Dans de nombreuses cultures, les jumeaux sont entourés d’un mystère fascinant. Ils sont tantôt perçus comme des symboles de vitalité et d’abondance, tantôt comme des rappels philosophiques de la dualité de la vie : bien et mal, vie et mort. Mais derrière ces récits culturels se cache une vérité biologique inattendue : les jumeaux étaient autrefois la norme dans l’évolution des primates.
Des recherches récentes sur l’évolution de la reproduction des primates montrent que nos ancêtres, il y a environ 60 millions d’années, donnaient souvent naissance à des jumeaux. Cette pratique a progressivement été remplacée par la naissance d’un seul bébé à la fois, un changement qui semble avoir apporté des avantages évolutifs significatifs.

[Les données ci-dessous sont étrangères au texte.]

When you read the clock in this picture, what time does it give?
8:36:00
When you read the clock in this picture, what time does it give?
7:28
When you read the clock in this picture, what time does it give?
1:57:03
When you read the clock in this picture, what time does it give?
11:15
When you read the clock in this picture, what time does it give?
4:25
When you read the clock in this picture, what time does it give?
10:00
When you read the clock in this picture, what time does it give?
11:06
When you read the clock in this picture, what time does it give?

Une enquête sur les portées des mammifères
Pour comprendre l’évolution du nombre de bébés par portée chez les primates, les chercheurs se sont tournés vers une méthode originale : combiner des données fossiles et des observations modernes. En analysant les bases de données comme AnAge, qui recense la durée de vie et les caractéristiques reproductives des mammifères, ils ont étudié près de 1 000 espèces différentes.

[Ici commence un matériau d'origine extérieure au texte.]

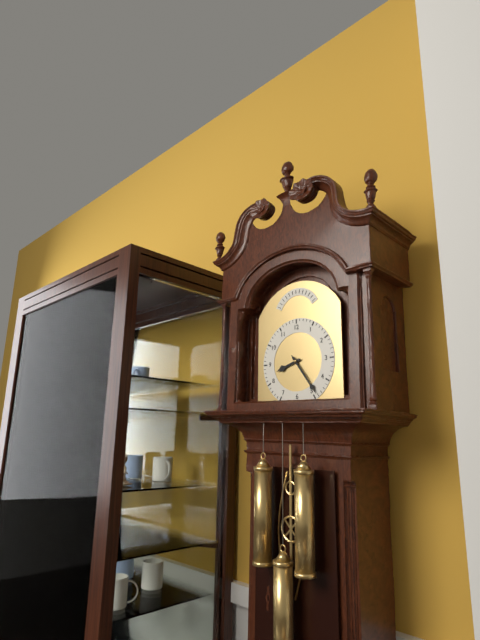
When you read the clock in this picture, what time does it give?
8:24
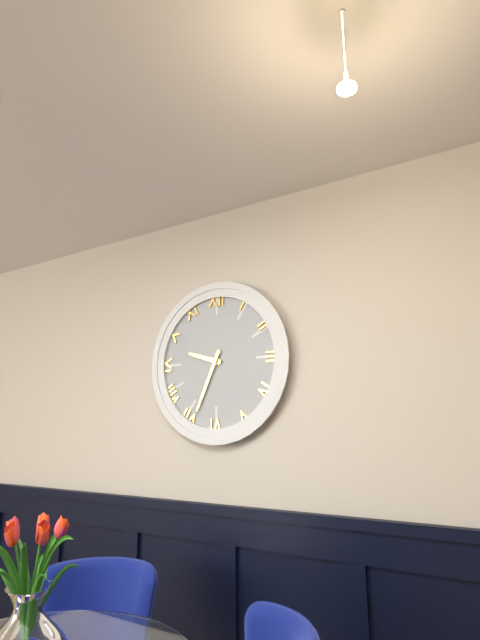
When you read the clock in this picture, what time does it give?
9:34
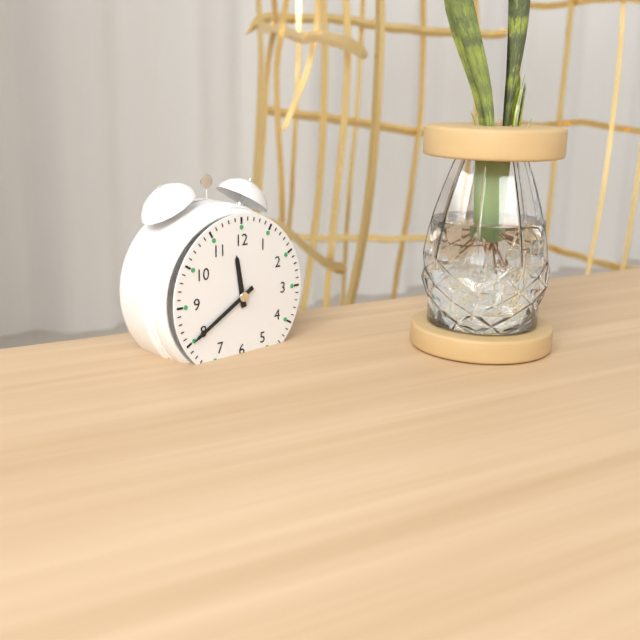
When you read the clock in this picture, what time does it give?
11:40
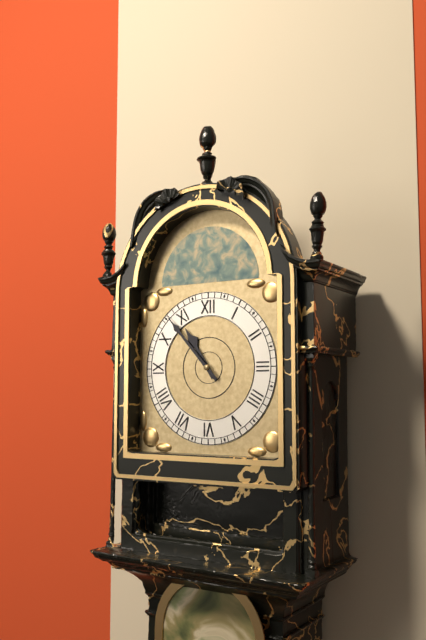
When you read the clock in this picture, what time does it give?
10:53
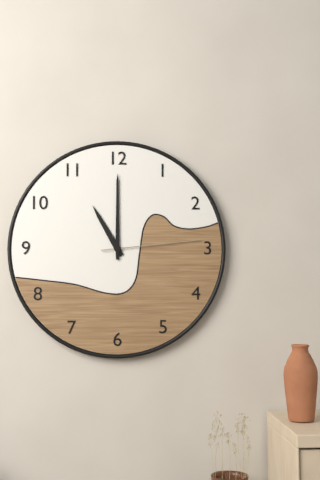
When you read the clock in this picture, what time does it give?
11:00:14
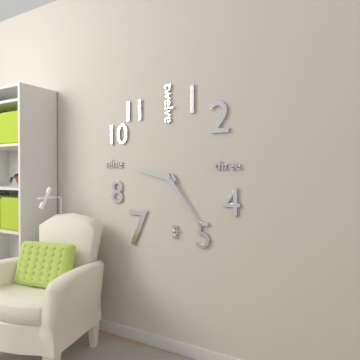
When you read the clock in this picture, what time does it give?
9:24
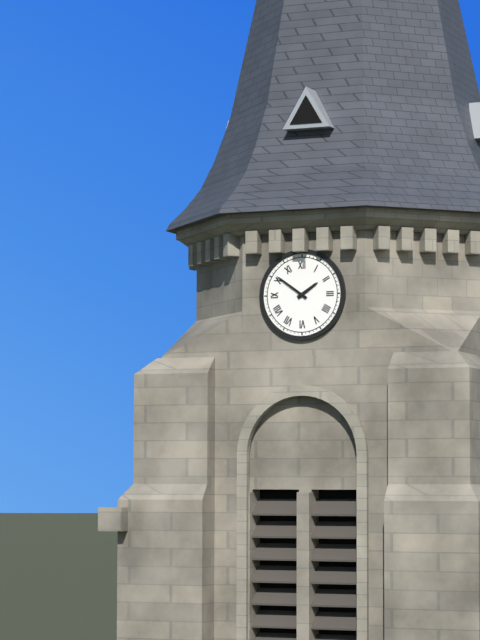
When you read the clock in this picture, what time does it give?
1:51
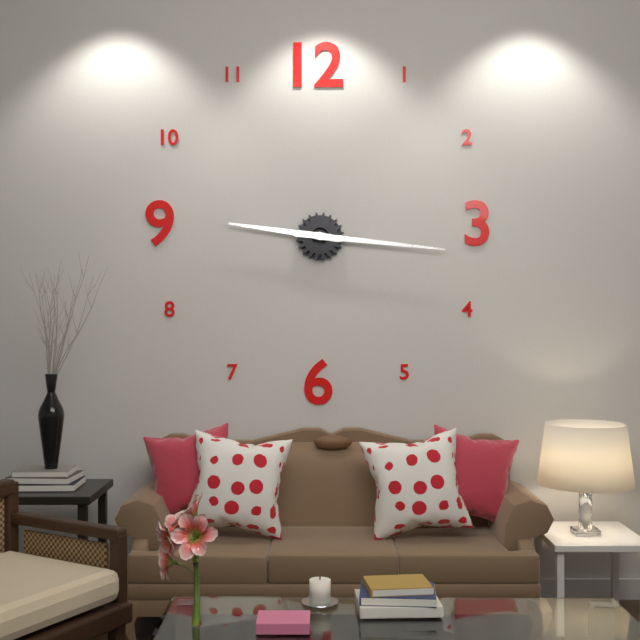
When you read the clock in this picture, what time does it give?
9:16
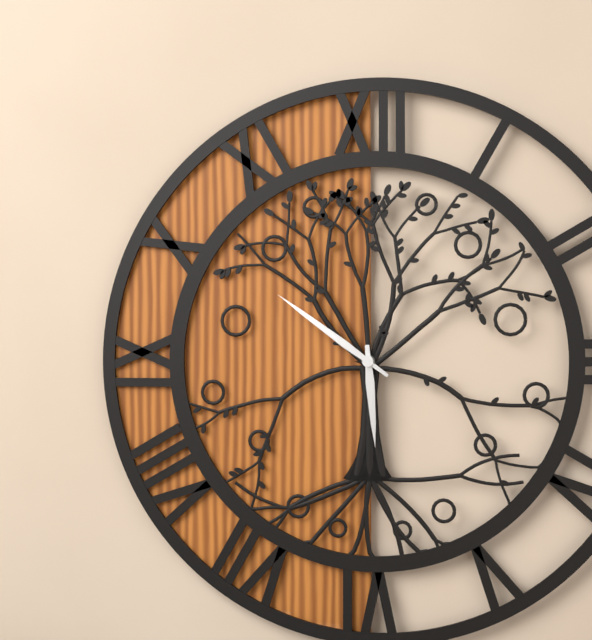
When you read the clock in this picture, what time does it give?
5:51
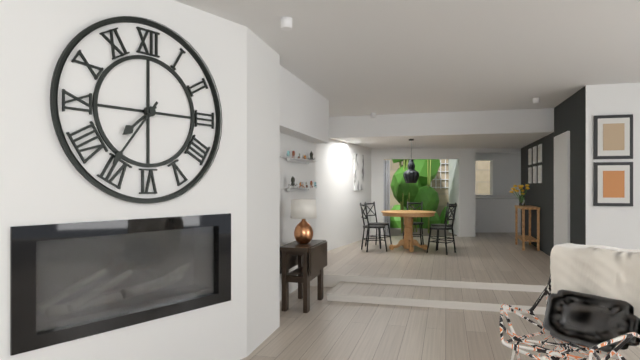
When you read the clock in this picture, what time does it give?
7:36
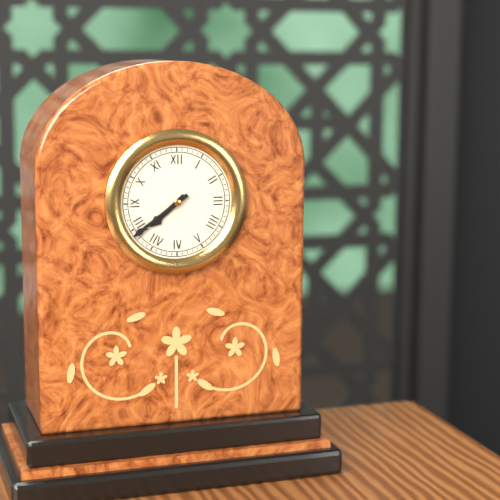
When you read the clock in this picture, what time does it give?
7:39
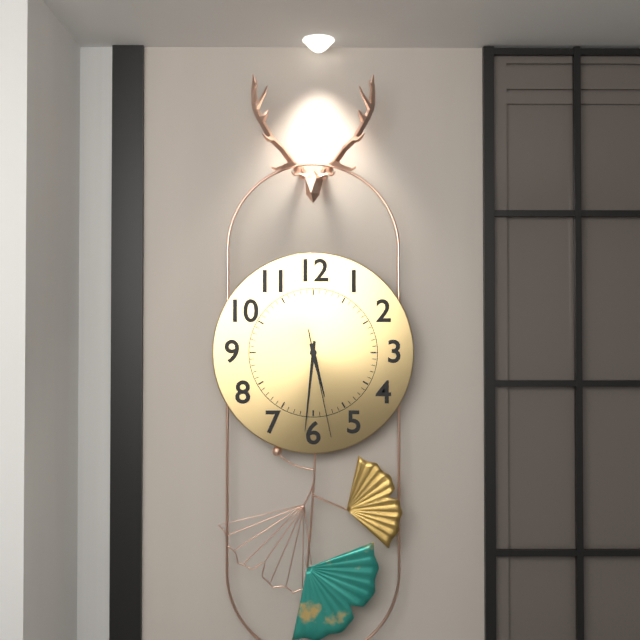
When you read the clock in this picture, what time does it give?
5:31:28
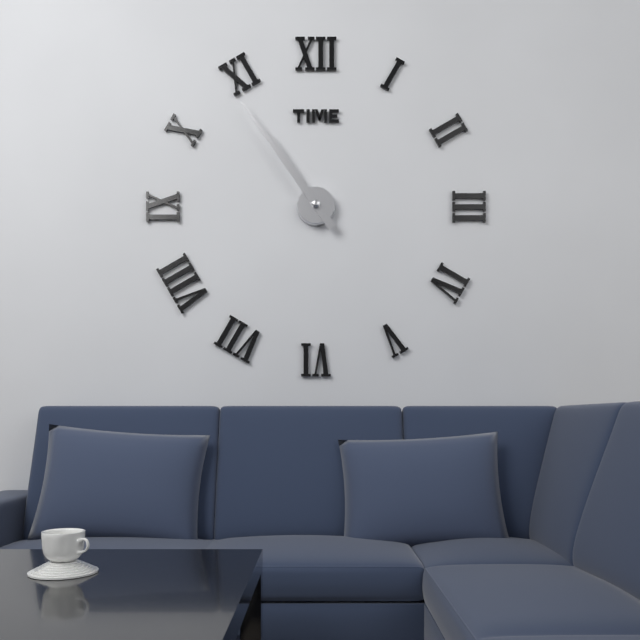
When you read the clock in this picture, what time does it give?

Ces données comprenaient des informations sur la durée de gestation, la taille corporelle à la naissance et à l’âge adulte, et le nombre moyen de petits par portée. En croisant ces informations, les chercheurs ont pu retracer l’histoire des portées chez les mammifères et estimer les probabilités de naissance unique ou multiple à différents moments de l’évolution.
Les jumeaux : un héritage ancestral
Chez la plupart des primates modernes, un seul bébé naît à la fois. Toutefois, certaines espèces, comme les lémuriens ou les tamarins, continuent de donner naissance à des jumeaux. Pendant longtemps, les biologistes pensaient que ces espèces représentaient une exception à la règle. Mais les nouvelles recherches inversent cette hypothèse : ce sont les primates à naissance unique qui sont en fait les plus « dérivés » évolutivement, tandis que nos ancêtres communs à tous donnaient naissance à deux petits.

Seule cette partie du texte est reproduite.